5 Mr Sanfo Modibo ayant trouvé refuge chez nous depuis 1 mois (25 aout 2006 au 25 septembre 2006 date de son arrestation à notre domicile) Mr Guicheron Alex sous des menaces diverses et variées lui demandant de retourner travailler pour lui en effaçant soi-disant le passé, chose que Mr Sanfo refusa explicitement car ayant 3 enfants et une femme à nourrir dans son pays, demandait les nouvelles conditions de son emploi et les arriérés de ses salaires impayés par la société Ferronnerie Déco. Mr Guicheron, gérant, refusa instantanément et le menaça de : « Sois tu reviens, sois je te fais expulser » en notre présence.

Chose qu’il à fait à la date du 25 septembre 2006 à notre domicile, dénonçant que Mr Sanfo Modibo résidait chez nous en situation irrégulière car Mr Guicheron lui-même volontairement n’a jamais fait en sorte de régularisé Mr Sanfo en lui donnant les fiches de paies et les papiers nécessaire à son titre de Séjour.

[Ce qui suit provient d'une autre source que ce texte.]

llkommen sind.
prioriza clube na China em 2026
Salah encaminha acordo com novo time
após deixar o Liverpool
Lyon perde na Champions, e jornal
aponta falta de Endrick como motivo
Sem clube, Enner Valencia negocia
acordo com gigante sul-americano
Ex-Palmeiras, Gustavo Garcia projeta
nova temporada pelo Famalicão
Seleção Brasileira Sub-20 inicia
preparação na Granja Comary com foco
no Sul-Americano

Mr Le Procureur, si nous vous écrivons ce jour c’est que nous savons que suite a cette demande d’expulsion de Mr Sanfo, c’est que Mr Guicheron souhaite réembauché un autre ressortissant étrangers d’origine Haïtienne et que Mr Sanfo faisant ombre a ce nouveau contrat devait partir pour que Mr Guicheron puisse reprendre un autre ressortissant en vue de lui faire subir certainement les même condition de travail tout cela suite a des contrat signé avec divers organismes de la région Guadeloupe.

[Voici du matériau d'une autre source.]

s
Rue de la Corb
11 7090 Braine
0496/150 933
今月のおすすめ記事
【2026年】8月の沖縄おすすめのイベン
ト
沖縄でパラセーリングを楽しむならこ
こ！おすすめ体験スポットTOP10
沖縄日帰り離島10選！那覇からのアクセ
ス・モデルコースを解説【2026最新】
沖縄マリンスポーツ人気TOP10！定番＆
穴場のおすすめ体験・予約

Partant du fait que pour faire venir Mr Sanfo, Mr Guicheron à signé un contrat avec la DDTE lui donnant l’exclusivité d’un ouvrier artiste bronzier en vue de faire progresser sa société de ferronnerie.

Pour éviter que cette situation ne se reproduise nous tenons à vous alerter sur les agissements indignes d’un employeur sur le territoire guadeloupéen et bafouant toutes les lois française protégeant l’ouvrier étranger de ce patron sans scrupules. La société Ferronnerie Déco se cache derrière sa notoriété et profite de ses privilèges pour faire subir aux étrangers une situation précaire des conditions de vie et de travail indigne d’un être humain.

Suite à une réunion de famille entre nous (Mr Arçon, Mme Oswald, Mr Sanfo et Mr Guicheron) voyant que Mr Guicheron continuerai à exploiter Mr Sanfo, nous avons proposé de prendre Mr Sanfo dans notre futur société pour permettre à Mr Sanfo de s’en sortir. Entendant cela Mr Guicheron à préféré dénoncé Mr Sanfo aux autorités et le faire expulsé plutôt que de permettre à cet homme de travailler et gagner sa vie indépendamment de la société Ferronnerie Déco qui ne lui a apporté que misère et galères. Nous tenons à vous rappeler qu’à la base Mr Sanfo n’était venu en Guadeloupe que pour travailler et faire progresser la société de Mr Guicheron.

Nous vous prions, Mr le Procureur, de bien vouloir reconsidérer la situation de Mr Sanfo qui n’est qu’une victime dans les mains d’un homme sans scrupule.

Veuillez agréer Messieurs, l’expression de nos salutations distinguées.